Autre coup de maître : la fausse bande-annonce. Ironisant sur la date de sortie du film aux Etats-Unis, le week-end de la Saint-Valentin, le studio a dévoilé un montage et une affiche présentant Deadpool comme un drame à l'eau de rose.

Que Deadpool câline les joueurs de Manchester United, qu'il vous propose de piéger vos amis sur les réseaux sociaux via son propre générateur de faux titres putassiers, ou qu'il organise un concours de beauté absurde pour son avant-première, il démontre à chaque fois sa maîtrise de ce qui fait (ou non) rire les internautes. En moins d'un an, cette stratégie s'est érigée en modèle. Imité par Captain America : Civil War et sa tentative ratée de parodier l'application Friends Day de Facebook.

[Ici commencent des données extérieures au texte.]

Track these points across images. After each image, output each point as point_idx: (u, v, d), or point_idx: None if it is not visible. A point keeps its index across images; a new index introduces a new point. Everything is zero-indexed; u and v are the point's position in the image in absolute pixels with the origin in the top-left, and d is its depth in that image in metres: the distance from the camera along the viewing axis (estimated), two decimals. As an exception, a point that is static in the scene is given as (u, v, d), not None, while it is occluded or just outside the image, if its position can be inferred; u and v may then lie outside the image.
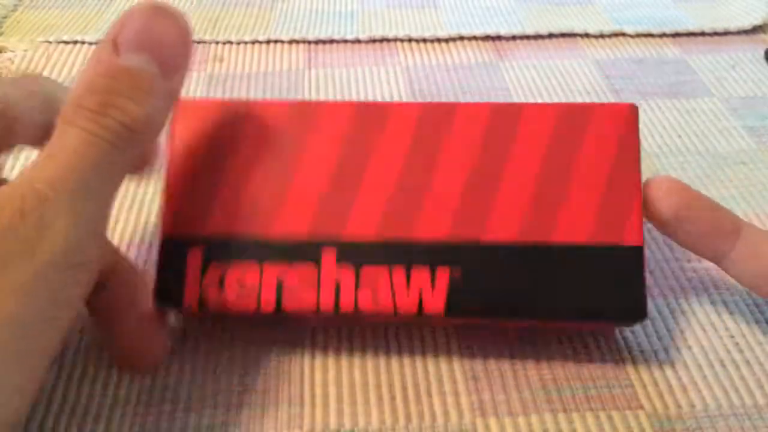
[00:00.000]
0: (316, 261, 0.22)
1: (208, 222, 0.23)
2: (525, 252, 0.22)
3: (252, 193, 0.23)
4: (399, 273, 0.22)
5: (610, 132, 0.23)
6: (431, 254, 0.22)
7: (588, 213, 0.23)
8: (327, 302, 0.22)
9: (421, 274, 0.22)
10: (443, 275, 0.22)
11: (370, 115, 0.24)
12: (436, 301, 0.22)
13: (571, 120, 0.23)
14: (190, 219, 0.23)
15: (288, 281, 0.22)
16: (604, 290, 0.22)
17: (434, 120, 0.24)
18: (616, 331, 0.25)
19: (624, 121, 0.23)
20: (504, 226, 0.22)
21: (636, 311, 0.22)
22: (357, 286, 0.22)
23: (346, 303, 0.22)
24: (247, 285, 0.22)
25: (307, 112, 0.24)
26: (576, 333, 0.25)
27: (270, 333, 0.25)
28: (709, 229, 0.23)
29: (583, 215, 0.23)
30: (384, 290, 0.22)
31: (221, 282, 0.22)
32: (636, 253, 0.22)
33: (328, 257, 0.22)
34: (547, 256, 0.22)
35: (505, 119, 0.24)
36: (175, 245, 0.22)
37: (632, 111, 0.24)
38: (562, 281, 0.22)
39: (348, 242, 0.22)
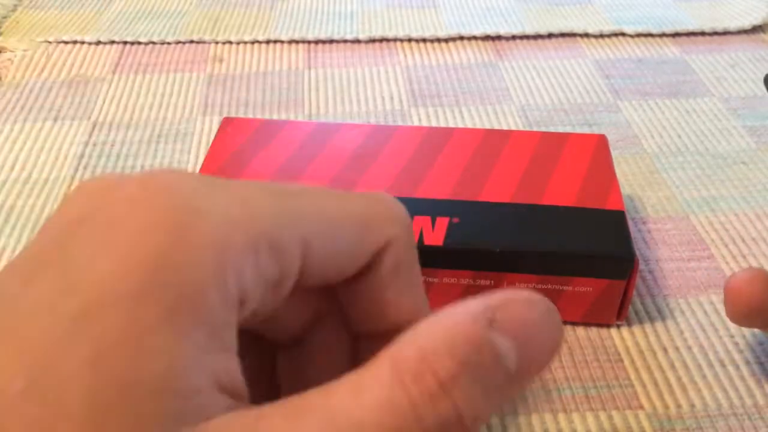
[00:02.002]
0: None
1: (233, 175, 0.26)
2: (518, 207, 0.25)
3: (274, 170, 0.27)
4: None
5: (585, 143, 0.28)
6: (432, 207, 0.25)
7: (571, 191, 0.25)
8: None
9: (422, 220, 0.24)
10: (443, 221, 0.24)
11: (379, 133, 0.28)
12: (435, 237, 0.24)
13: (553, 138, 0.28)
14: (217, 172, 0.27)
15: None
16: (592, 233, 0.24)
17: (437, 134, 0.28)
18: (616, 331, 0.25)
19: (597, 140, 0.28)
20: (498, 193, 0.25)
21: (624, 251, 0.23)
22: None
23: None
24: None
25: (326, 129, 0.28)
26: (577, 323, 0.25)
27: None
28: None
29: (567, 191, 0.25)
30: None
31: None
32: (618, 215, 0.25)
33: None
34: (538, 210, 0.25)
35: (497, 136, 0.28)
36: None
37: (602, 139, 0.28)
38: (553, 224, 0.24)
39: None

Il nous flatte (en même temps qu'il nous trompe)

Deadpool s'emploie à "briser le quatrième mur". Ce concept, qui remonte jusqu'à Diderot, consiste à créer un lien de connivence entre le héros et le spectateur, à qui il s'adresse directement : ce super-héros sait qu'il est un personnage de fiction. Du coup, il se permet de regarder vers la caméra, d'analyser l'action en direct, etc.

Dès la première bande-annonce, cet aspect "méta", qui contribue au charme du comic, est pleinement exploité, permettant au film de porter un regard critique sur ses propres clichés. "C'est vrai que le genre explore beaucoup d'archétypes de la même manière et la question de la lassitude se pose, mais je pense que ça fait partie des raisons pour lesquelles Deadpool a gagné autant de popularité, (...) son aspect méta est hyper important", analysait Ryan Reynolds dans GQ en septembre.

Détournant une phrase tirée de Spider-Man, les premiers teasers de Deadpool affichaient : "Un grand pouvoir implique une grande irresponsabilité." Dans le même esprit, le générique d'ouverture, plutôt que de faire défiler le nom des acteurs, annonce la présence d'"un parfait idiot", d'"une ado en colère" et d'"un type en image de synthèse" dans ce film, "réalisé par un pantin surpayé". 

Surtout, cet aspect "méta" permet à Ryan Reynolds de faire reluire une casserole qu'il traîne depuis 2011 : Green Lantern, son premier film de super-héros et navet retentissant. Deadpool n'hésite pas ainsi à lancer des sous-entendus quant à la piètre qualité de ce long-métrage. Emmené sur un brancard, sur le point de subir les opérations qui feront de lui un être hors du commun, Wade Wilson supplie : "Pitié, ne me mettez pas un costume vert... ni en image de synthèse !" Le spectateur, qui aura compris la blague, n'en sera que plus flatté.

Il n'y a pas de quoi. Deadpool tient-il ses promesses ? Pas vraiment, nuancent quelques critiques. Certes, le film ironise et pointe du doigt les travers du genre, mais ses créateurs les appliquent plus qu'ils ne les remettent en question, fournissant une énième "histoire des origines" (soit, un scénario qui explique la genèse du super-héros). "Deadpool n'est pas le film anticonformiste qu'il prétend être", titre Indiewire dans sa critique. Sanglant ? Oui. Drôle ? De même. Mais certainement pas aussi révolutionnaire qu'attendu. Pour Uproxx, le film "n'arrête pas de nous rabâcher à quel point il est sur le fil, malin et foufou, mais ce que l'on voit à l'écran, c'est bel et bien un bon vieux film de super-héros". Un film dont l'audace pourrait avant tout séduire les ados, charmés par un blockbuster génialement bête et méchant qui, comble du cool, leur est interdit.